Opel Omega A von 1989 (© Opel/PSA)

Als der Opel Rekord in den Achtzigerjahren einen Nachfolger mit einem neuen Namen erhalten sollte, da war guter Rat teuer. Und den holte man sich extern.

Horst W. Herke, damals Opel-Vorstands-Vorsitzender, erzählte 1986 im Interview mit Auto Motor und Sport aus dem Nähkästchen:
“Mit der Namensfindung hatten wir eine Agentur beauftragt. Aus zwölf Vorschlägen kristallisierten sich drei Favoriten heraus - Omega, Modena und Antara. Modena schied aus verständlichen Gründen aus, Antara, ein Kunstname, war zu wenig spezifisch. Omega hat eine positive Ausstrahlung, läßt sich in verschiedenen Sprachen leicht aussprechen und harmoniert gut mit Opel.”

Nun, es hätte also “Modena” sein können. Unter “verständlichen” Gründen meinte Herke wohl, dass Modena in der Nähe von Maranello (Ferrari) liegt und zudem die Stadt von Maserati ist.

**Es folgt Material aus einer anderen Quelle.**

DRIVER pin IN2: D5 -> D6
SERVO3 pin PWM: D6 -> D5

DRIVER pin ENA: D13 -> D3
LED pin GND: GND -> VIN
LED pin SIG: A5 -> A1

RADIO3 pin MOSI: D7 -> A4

“Antara” wurde dann später nochmals rezykliert und auf einen kleinen SUV gepappt.

Der Rekord-Nachfolger aber hiess “Omega”. Was wohl aus ihm geworden wäre, wenn sie ihn damals Opel Modena genannt hätten?

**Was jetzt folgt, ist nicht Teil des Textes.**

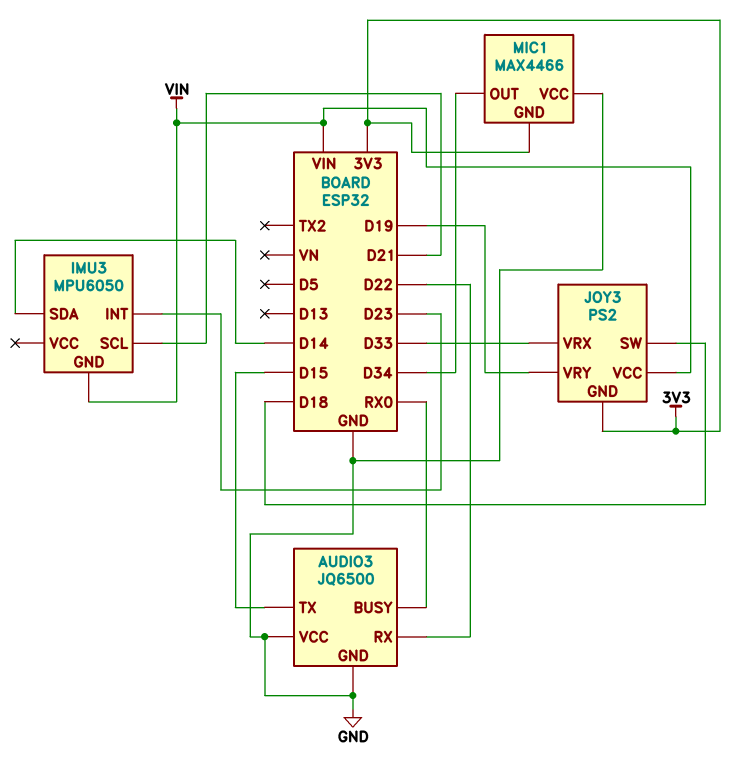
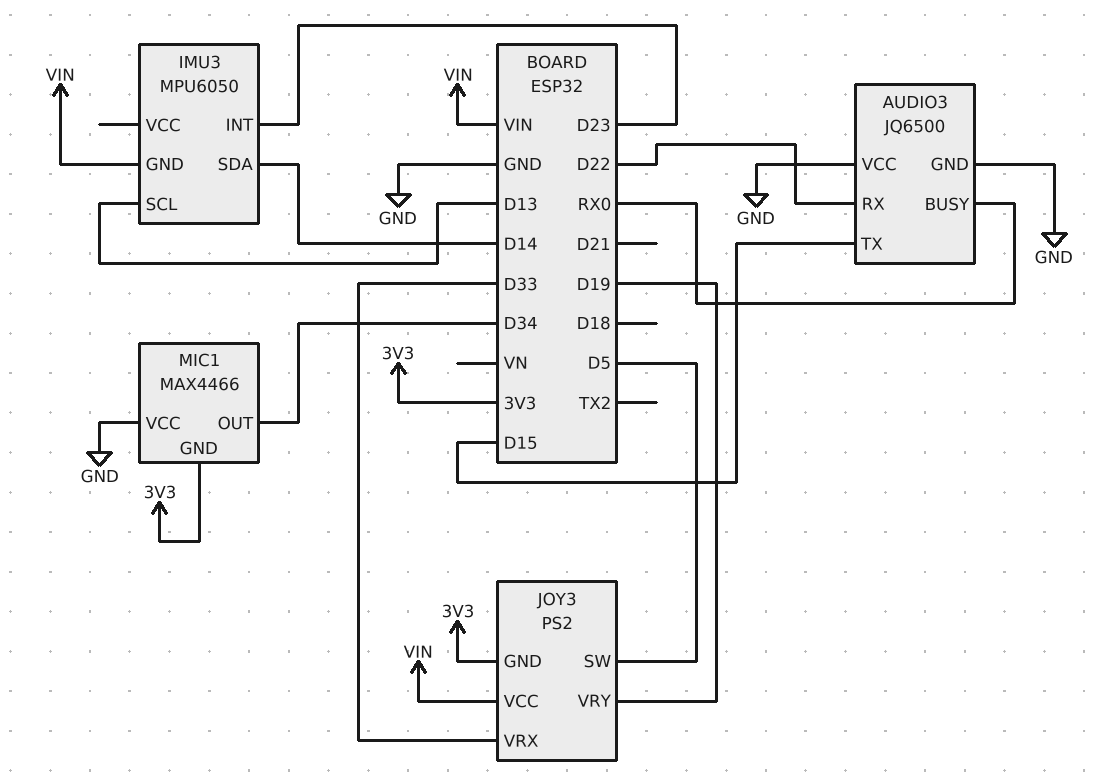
IMU3 pin SCL: D21 -> D13
JOY3 pin SW: D18 -> D5

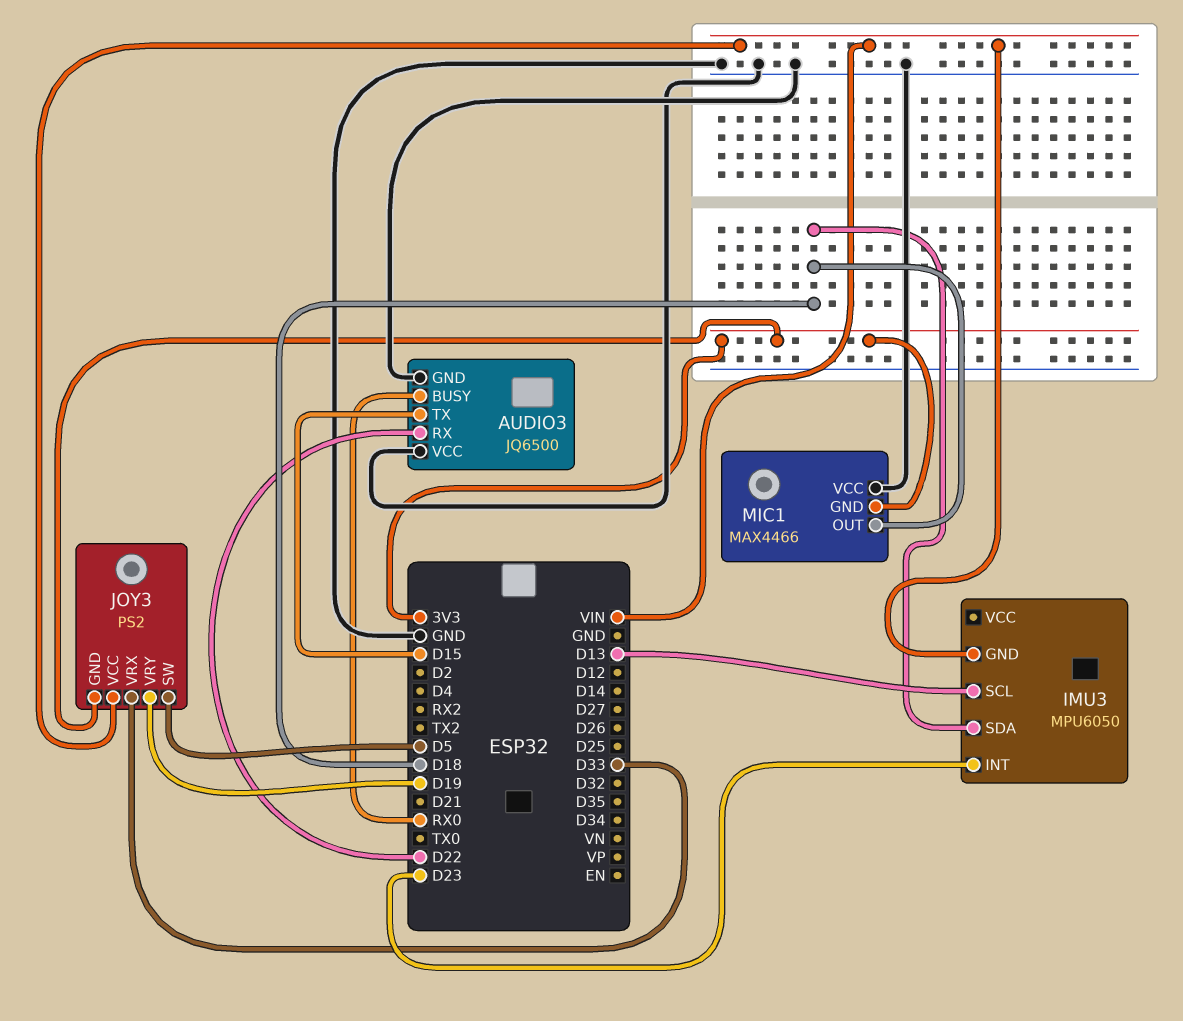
IMU3 pin SDA: D14 -> D18
MIC1 pin OUT: D34 -> D18

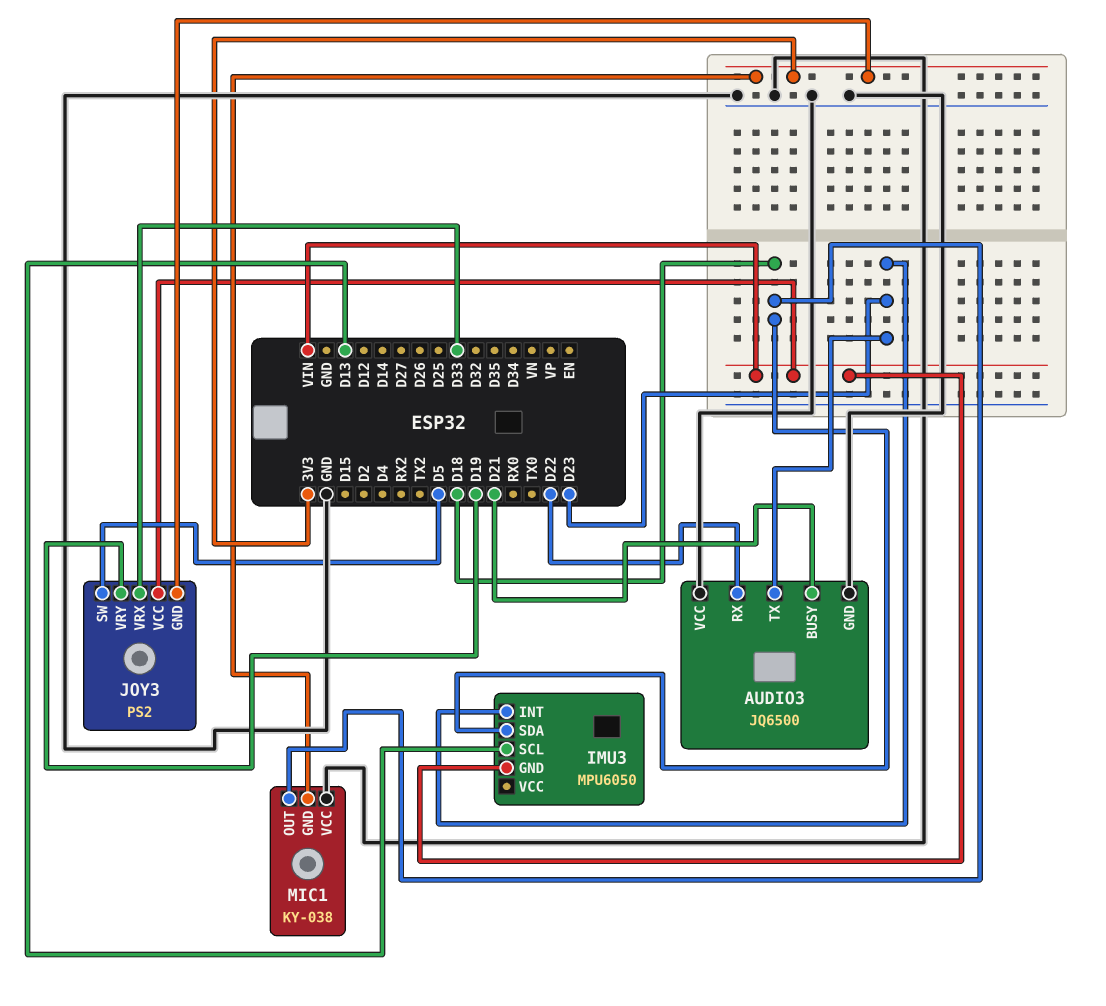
AUDIO3 pin BUSY: RX0 -> D21
AUDIO3 pin TX: D15 -> D23
MIC1: MAX4466 -> KY-038

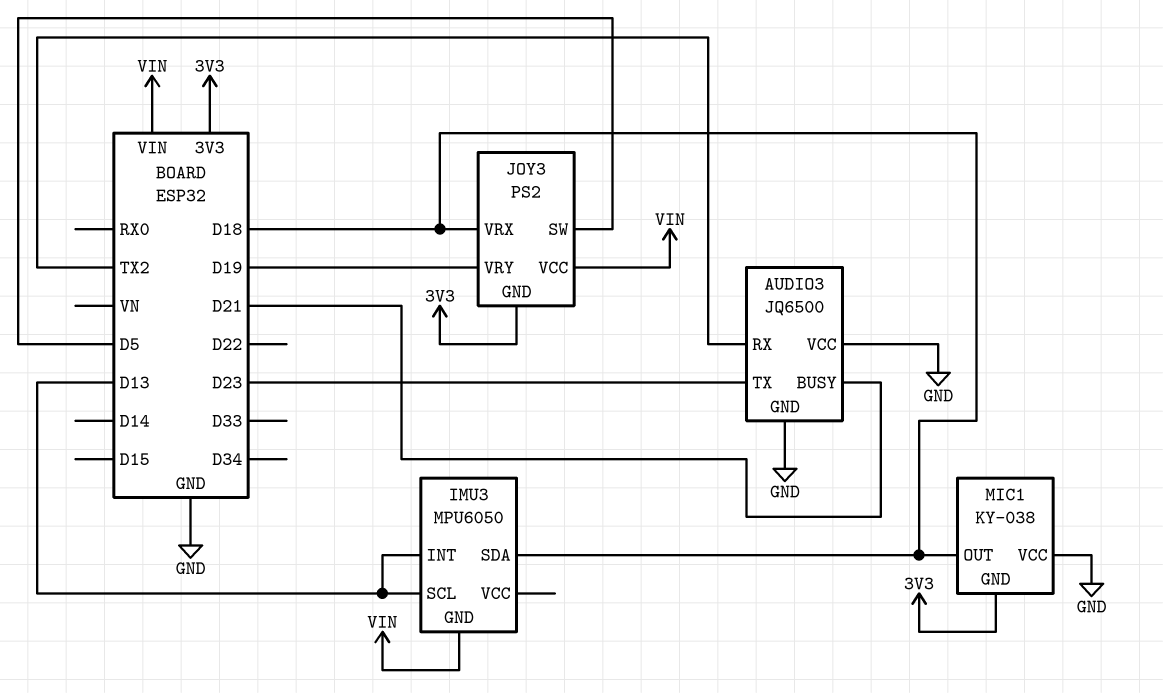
AUDIO3 pin RX: D22 -> TX2
IMU3 pin INT: D23 -> D13
JOY3 pin VRX: D33 -> D18

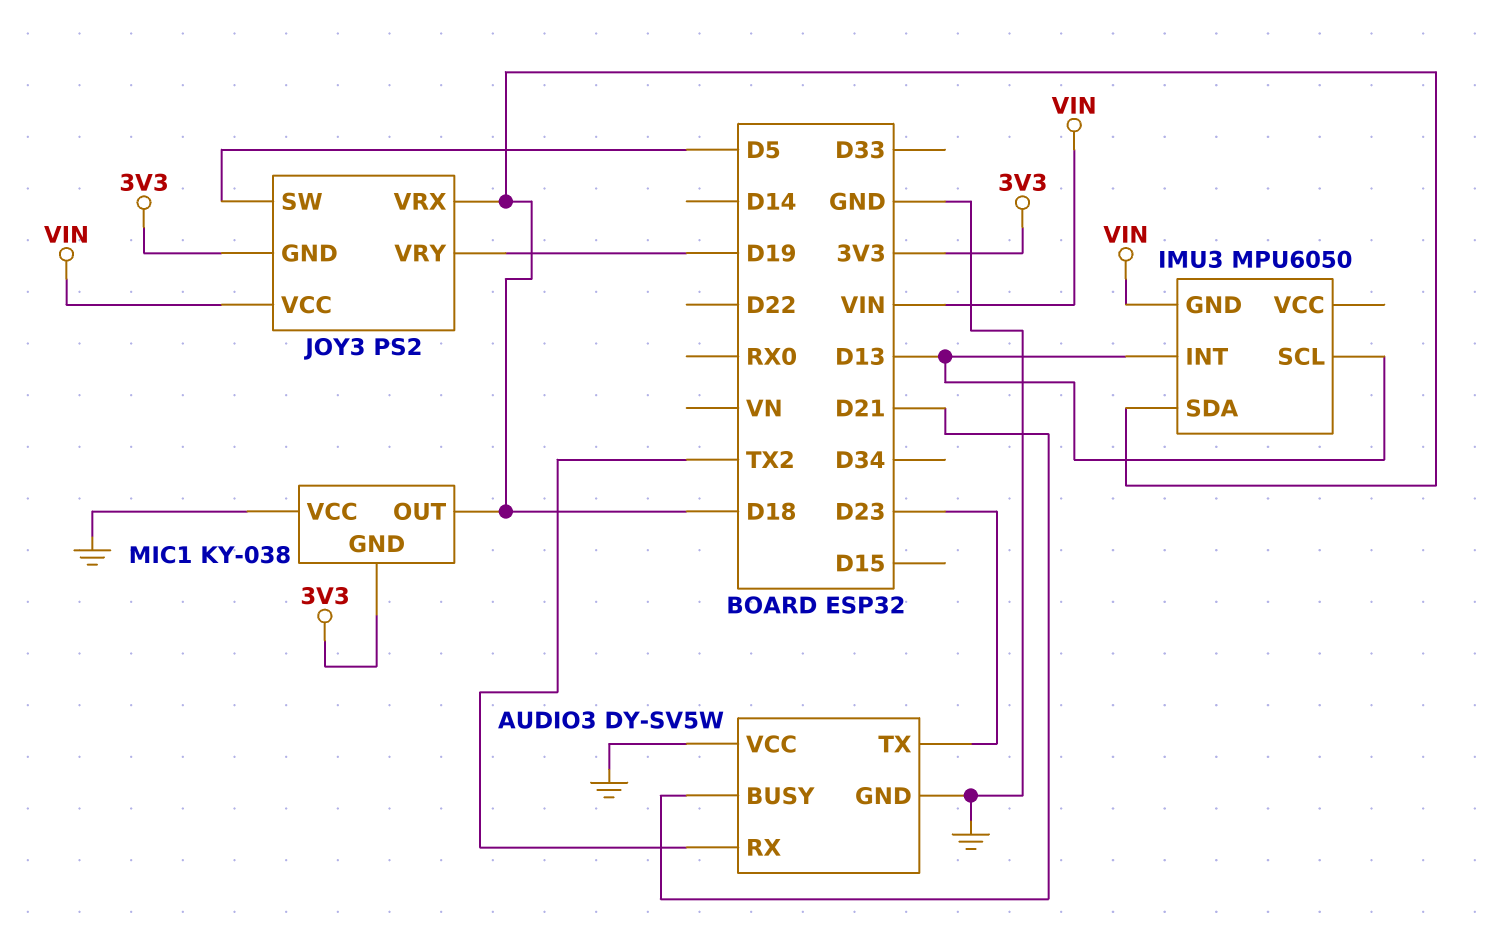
AUDIO3: JQ6500 -> DY-SV5W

Vermutlich aber hätte es nie einen Ferrari 360 Modena gegeben danach …

Archivierte Einträge:

von hinti.org
17.04.2019 (13:18)
Antworten
Interessant auch, dass Lancia kein Veto einlegte. Hätte doch sein können, dass die Verwendung griechischer Buchstaben nur den Italienern vorbehalten gewesen waren - Beta, Delta, Gamma, etc...
von hp******
17.04.2019 (07:54)
Antworten
Modena wäre wirklich ein schöner Name gewesen, aber was erwartet man von einem Unternehmen, das Namen wie Ascona aufgibt? Fast scheint es so, dass mit der Entscheidung für Omega, dem letzten Buchstaben im griechischen Alphabet, Opel bereits ahnte, dass seine große Zeit vorüber war.